April 25 (Bloomberg) -- Caterpillar Inc., the largest maker of construction and mining equipment, reported a gain in first- quarter revenue that missed analysts’ estimates as sales of construction equipment fell in China and Brazil.
Revenue climbed 23 percent to $16 billion, the Peoria, Illinois-based company said in a statement today. The average of 13 estimates compiled by Bloomberg was for $16.1 billion. Net income rose to $2.37 a share, beating the $2.13 average of 21 estimates. Caterpillar raised its full-year profit forecast while maintaining its projected 2012 revenue. The shares fell in pre-market trading in New York.
“They still reported a big number but lower than expected on near-term softness in China and Brazil,” Larry De Maria, a New York-based analyst for William Blair & Co. who recommends buying the shares, said in an interview. “There was no change to the topline guidance. People want to see the whole thing.”
Caterpillar said sales in developing nations this year will be lower than anticipated. China, the world’s largest user of metals and coal, in March cut its growth target to 7.5 percent for this year from 8 percent. Caterpillar’s sales of excavators there fell 51 percent in March from a year earlier, Jefferies & Co. said in an April 11 report that cited China Construction Machinery Association data.
Caterpillar fell 1.4 percent to $106.90 in New York at 8:50 a.m. before the start of regular trading.
The company maintained its full-year sales forecast of $68 billion to $72 billion. Caterpillar raised its full-year profit outlook to about $9.50 a share. That compares with the previous projection of $9.25, and the $9.57 average estimate of 22 analysts.
Caterpillar’s operational execution to increase profit from new sales has improved, said Joel Levington, managing director of corporate credit at Brookfield Investment Management Inc. in New York.
“The operating leverage Caterpillar achieved was better than we expected, and demonstrates improvement in their processes, which can help the company sustain earnings momentum,” Levington said in an e-mail.
Caterpillar is selling more excavators, dozers and dump trucks as U.S. construction spending recovers and the global mining industry boosts investment to meet projected commodities demand. The volume of construction machines sold in the U.S. as replacements for older models is still as much as 60 percent below the prior peak that ran from about 2005 to 2007, De Maria said.
U.S. construction spending was 6 percent higher in February compared with a year earlier, U.S. Census Bureau data show. The Architecture Billings Index remained above 50 for the fifth consecutive month in March, a positive sign for non-residential construction and equipment demand in late 2012, according to Karen Ubelhart, a New York-based analyst at Bloomberg Industries.

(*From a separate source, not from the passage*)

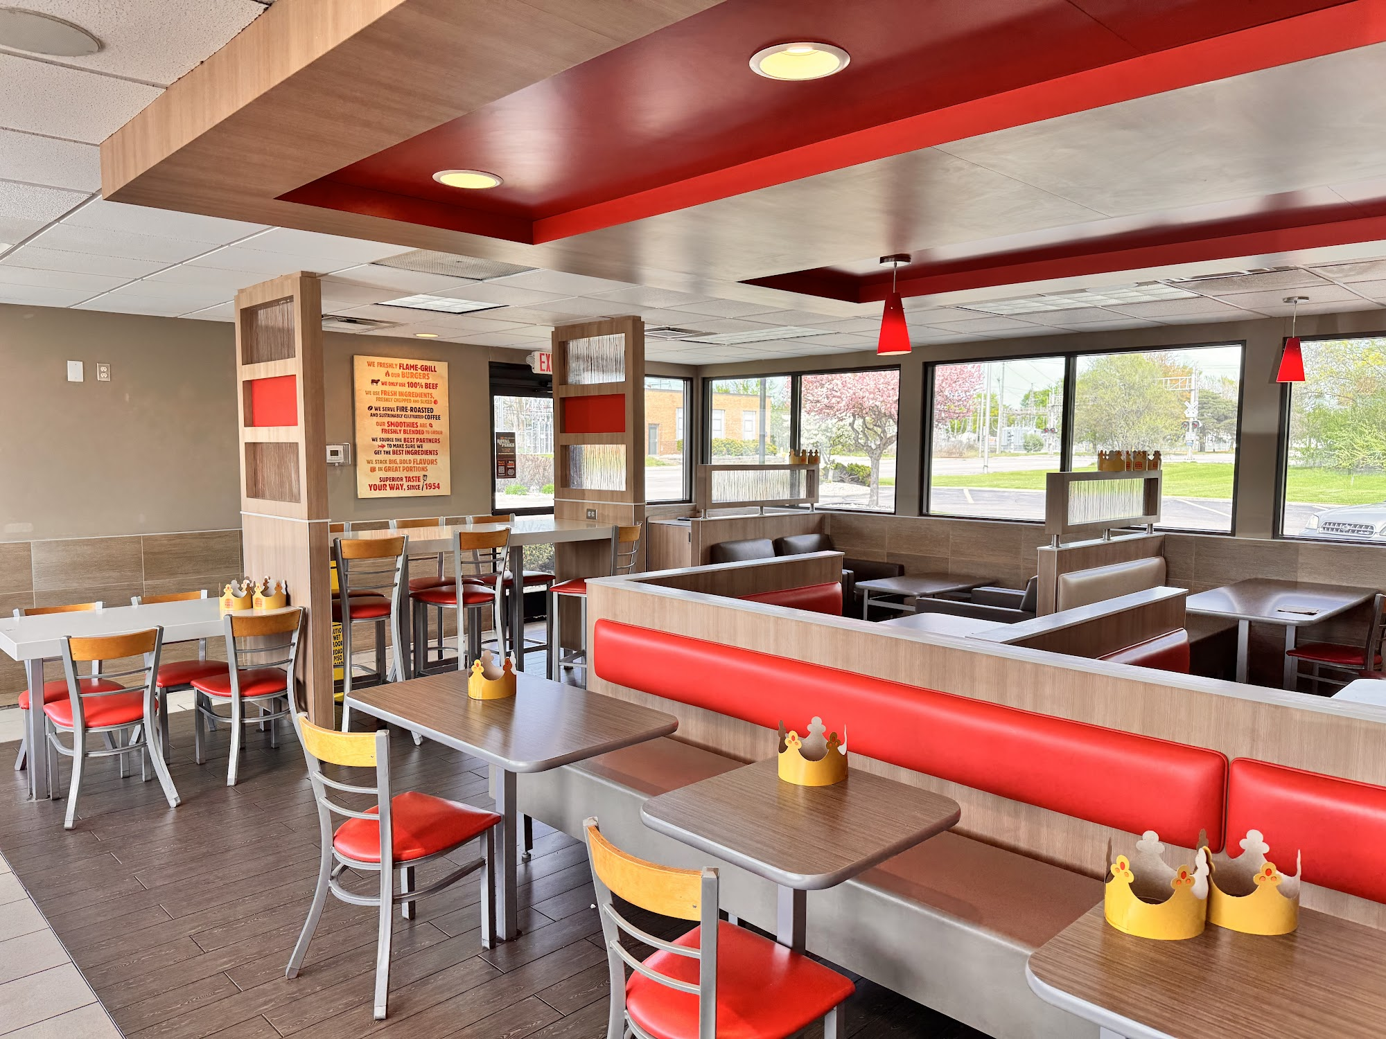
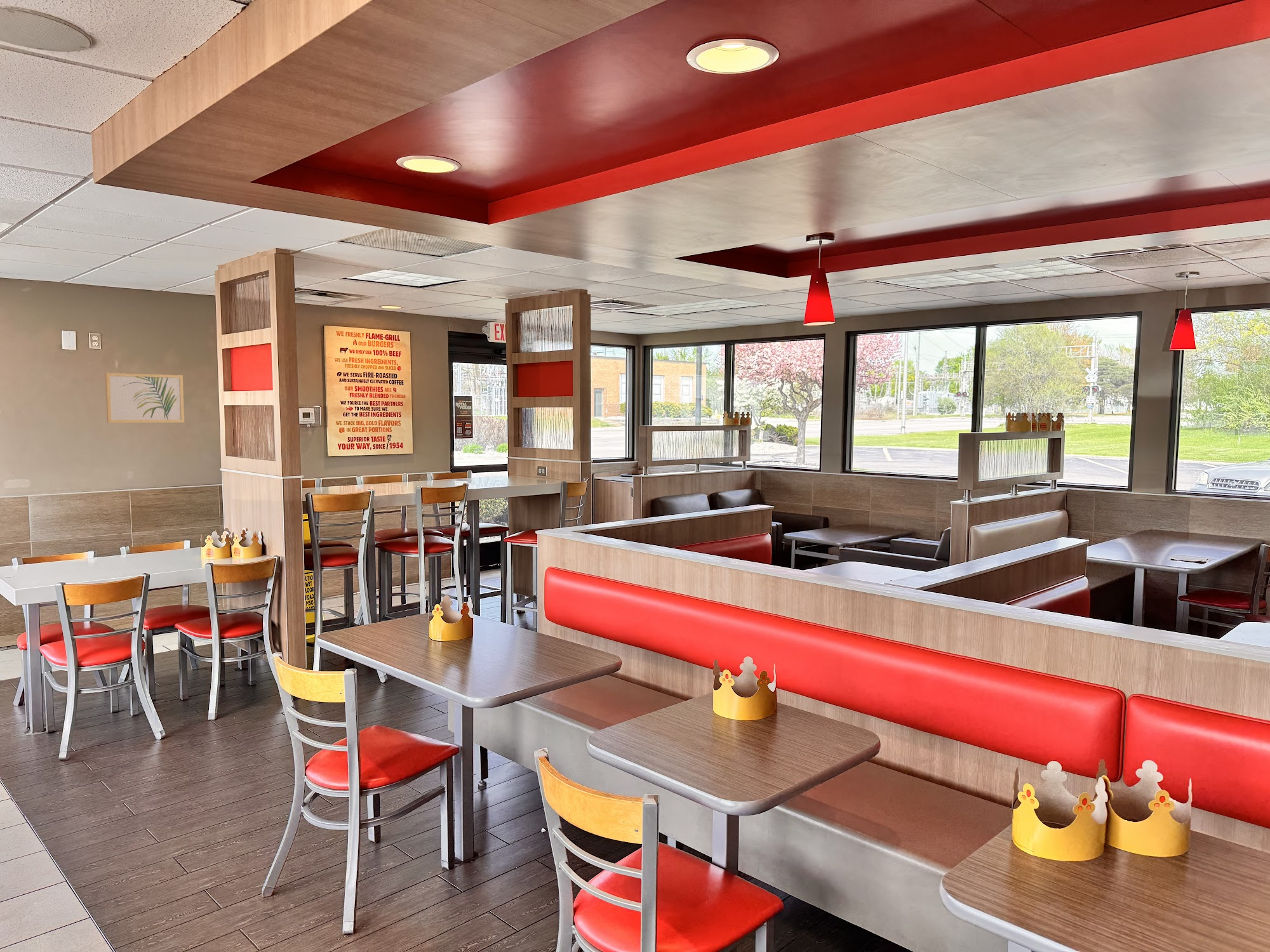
+ wall art [105,372,185,423]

Caterpillar expects to see a “tail wind” from U.S. and European customers replacing aging machinery, Chief Financial Ed Rapp said in a Feb. 2 interview. The company is two years into a recovery in the business cycle, he said.

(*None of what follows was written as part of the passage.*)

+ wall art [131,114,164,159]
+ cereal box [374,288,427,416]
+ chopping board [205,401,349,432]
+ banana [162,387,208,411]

The average age of the North American construction equipment rental fleet is about 52 months, close to the peak of about 53 months, Barclays Plc said in an April 16 report. An estimated 200,000 units need to be bought annually to maintain that age, Barclays said.
Caterpillar’s construction unit’s sales gained 45 percent to $19.7 billion last year, accounting for 33 percent of total revenue, according to data compiled by Bloomberg.

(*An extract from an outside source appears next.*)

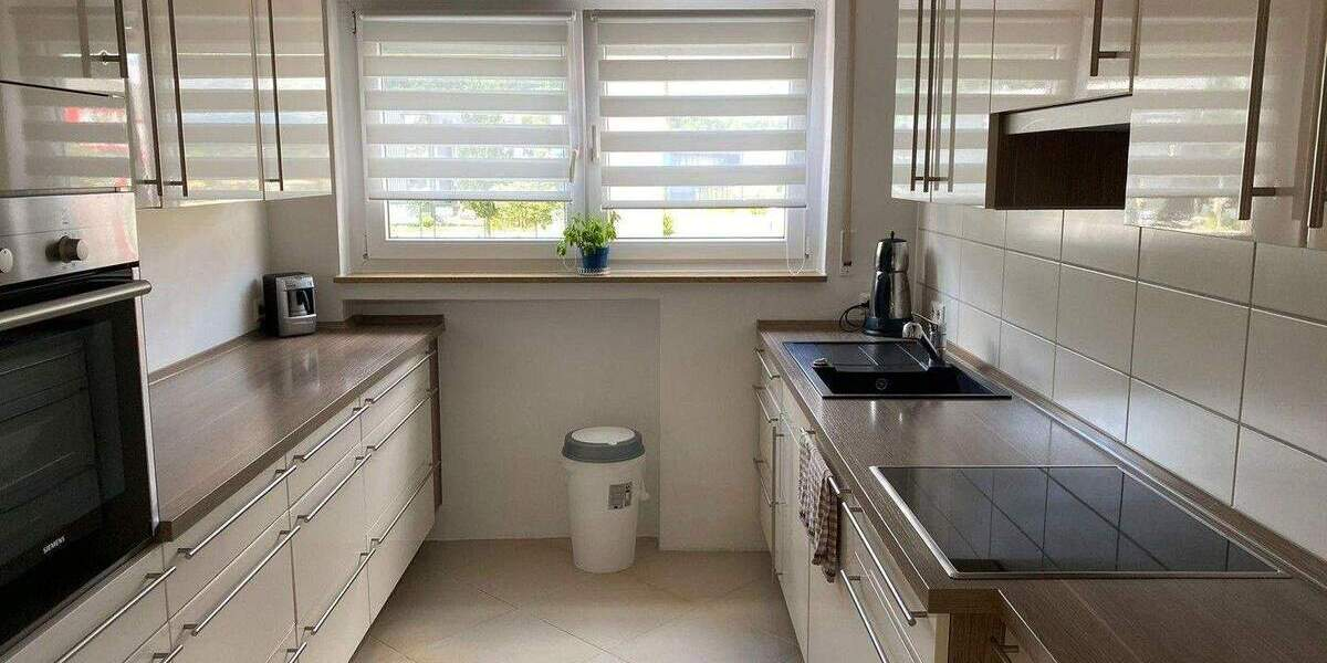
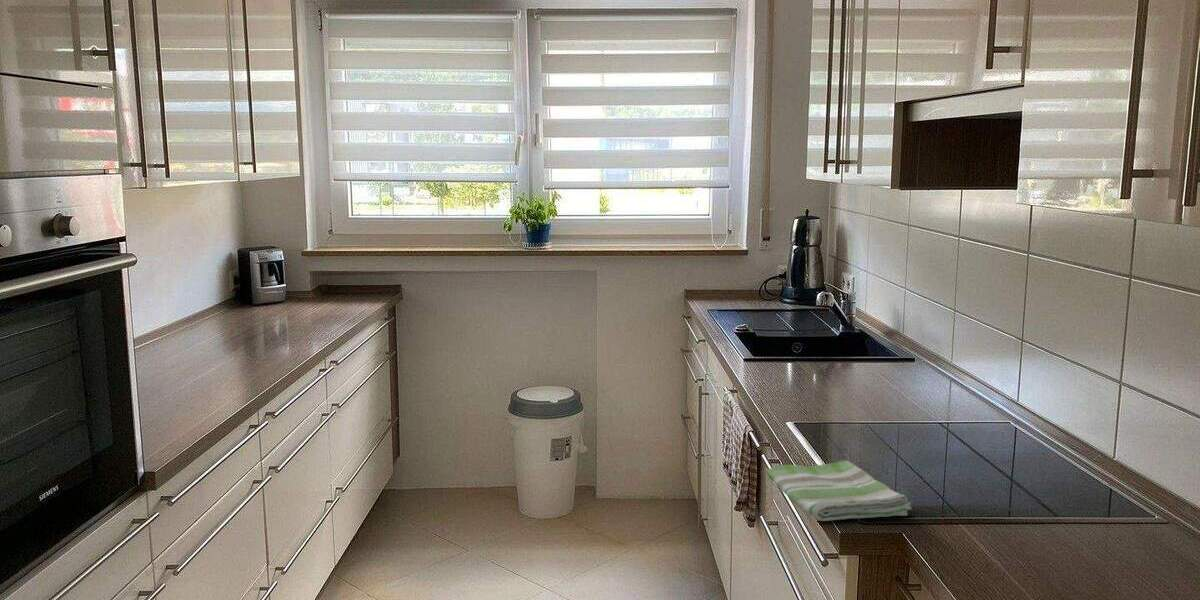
+ dish towel [765,459,913,522]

Chief Executive Officer Doug Oberhelman has also bet on growth in mining with the $8.8 billion purchase in July of Bucyrus International Inc. that added drag lines and drills to Caterpillar’s product line. The company received Chinese approval on April 17 to buy Hong Kong-based underground coal- mining equipment maker ERA Mining Machinery Ltd. for as much as HK$6.89 billion ($890 million).
Mining capital expenditure will increase by 11 percent in the next 12 months, Citigroup Inc. said in an April 17 report that cited a survey of mining companies. The forecast from a survey in the previous quarter was for an increase of 15 percent, Citigroup said.
While expansion of metals consumption in China may slow, aluminum and copper use still will expand by 7.2 percent and 5.9 percent this year respectively, according to data compiled by Bloomberg Industries.
“We’re seeing strong global demand for most mining products and significant growth in replacement demand for products in the United States, which more than offset slowing in China and Brazil,” Caterpillar Chairman and Chief Executive Officer Doug Oberhelman said in the statement.
(Caterpillar will hold a conference call at 11 a.m. New York time. Dial +1-877-216-8554 or +1-973-528-0009 and use pass code 5621.)